If you ever have the opportunity to visit a working anime studio and watch creative genius in action, you will likely see some of the artists working on storyboards. Creating storyboards is not mandatory. However, studios tend to use them because they are very helpful. They make it easier to ensure that the finished product turns out as originally envisioned.
A storyboard is to anime what a written outline is to a novel. Storyboards take the plot and bring it to life with illustrations and dialogue. By nature, a storyboard is not the complete story in pictures. Rather, it is the main points all put together in sequential order for the purposes of making sure the story works.
If you are still confused about storyboards and their usefulness in creating anime, here are the main reasons creators use them:
1. To Further Develop Characters
Anime creators either start with character creation or plug characters in as they write the plot. Either way, it is difficult to truly understand how characters will interact with the story until you start illustrating them. Storyboards are where anime illustrations begin.

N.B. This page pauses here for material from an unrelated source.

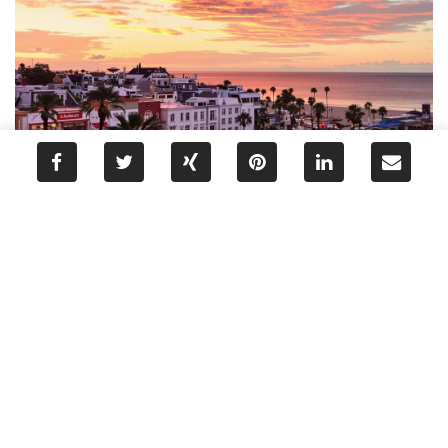
Scharbeutz: Die Strandperle der Lübecker
Bucht
Wunderbare Orte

Seeing an actual illustration often leads to further character development. It leads to better dialogue because the creator can now put a face to the words being spoken. That face and its assigned dialogue either work or they do not. The storyboard reveals that.
2. Find Gaps in the Plot
Storyboard illustrations require more than just character faces and dialogue. They also require action. And because the finished product will include scenes where no dialogue occurs, the action must continue to carry the story. Storyboards help in this regard by revealing gaps in the plot, gaps that are sometimes created by the action being portrayed.
For example, an illustrator might portray a fight scene in which one of the characters is wielding a magical sword. When that storyboard goes back to the writer, the writer suddenly realizes that the origins of the depicted sword are important. He inserts the necessary details into the plot so that viewers will not be left guessing.
3. To Fill in the Action
A third reason for using storyboards is to fill in the action. In other words, you can tell a story in a straightforward, sterilized way. That is not going to attract anime fans. Jazzing it up requires taking the original plot and enhancing it with additional action, a subplot here or there, or whatever else it takes to keep the story moving. Storyboards represent an opportunity to insert those extras.

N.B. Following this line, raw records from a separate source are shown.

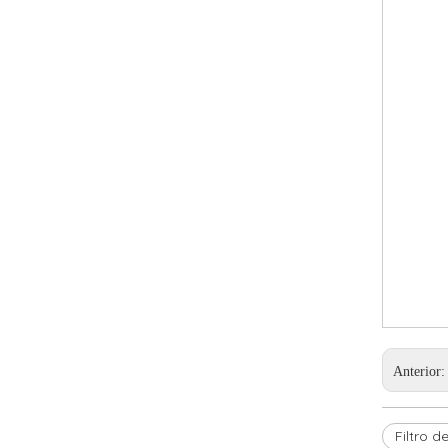
Anterior
Filtro 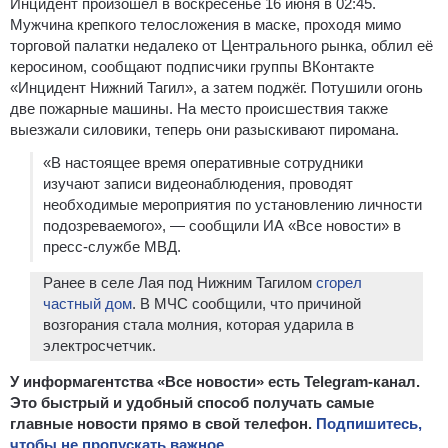
Инцидент произошёл в воскресенье 16 июня в 02:45.
Мужчина крепкого телосложения в маске, проходя мимо
торговой палатки недалеко от Центрального рынка, облил её
керосином, сообщают подписчики группы ВКонтакте
«Инцидент Нижний Тагил», а затем поджёг. Потушили огонь
две пожарные машины. На место происшествия также
выезжали силовики, теперь они разыскивают пиромана.
«В настоящее время оперативные сотрудники
изучают записи видеонаблюдения, проводят
необходимые мероприятия по установлению личности
подозреваемого», — сообщили ИА «Все новости» в
пресс-службе МВД.
Ранее в селе Лая под Нижним Тагилом
сгорел
частный дом
. В МЧС сообщили, что причиной
возгорания стала молния, которая ударила в
электросчетчик.
У информагентства «Все новости» есть Telegram-канал.
Это быстрый и удобный способ получать самые
главные новости прямо в свой телефон.
Подпишитесь,
чтобы не пропускать важное.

How important are storyboards to good anime? Very important, at least to some creators. Storyboards make the difference between creating an anime series that is hard to follow and creating one that will eventually be considered a masterpiece.

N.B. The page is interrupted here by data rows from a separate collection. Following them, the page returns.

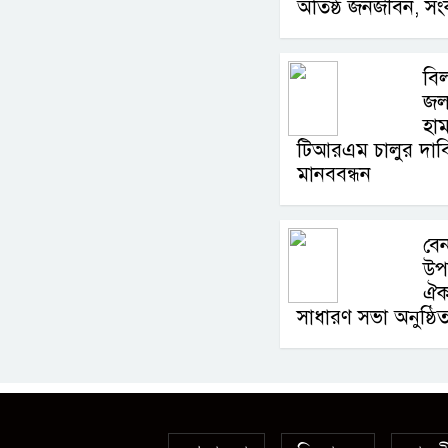
অতিষ্ঠ জনজীবন, সংক
বিল
জল
হা
টিআরএম চালুর দাবি
মানববন্ধন
বেন
উপ
ঐক
সাধারণ সভা অনুষ্ঠি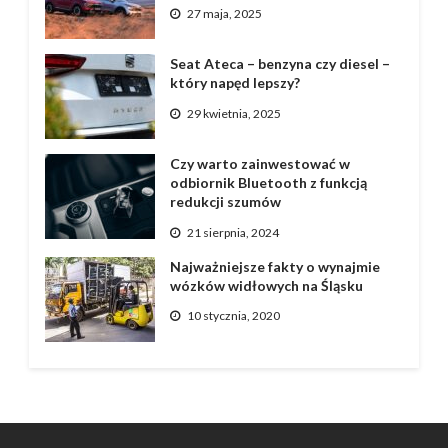
27 maja, 2025
Seat Ateca – benzyna czy diesel –
który napęd lepszy?
29 kwietnia, 2025
Czy warto zainwestować w
odbiornik Bluetooth z funkcją
redukcji szumów
21 sierpnia, 2024
Najważniejsze fakty o wynajmie
wózków widłowych na Śląsku
10 stycznia, 2020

4.Not All Anime Needs Storyboards
It goes without saying that not all anime needs storyboards. The shorter the production, the less necessity for the storyboard. It’s when stories get longer and more complex that storyboards really come in handy.
Standalone anime artwork is an extreme example of a scenario in which a storyboard isn’t needed. The original artwork that appears on UmaiClothing anime T-shirts and sweatshirts tells a story, but each article of clothing stands on its own merits. No storyboards are required. If you wanted to know the story behind any particular image, all you would have to do is ask the owners.
In a studio setting though, where animators are creating stories that could take weeks, months, or years to tell, storyboards are the glue that holds everything together. That is why so many anime creators go to the trouble of developing them.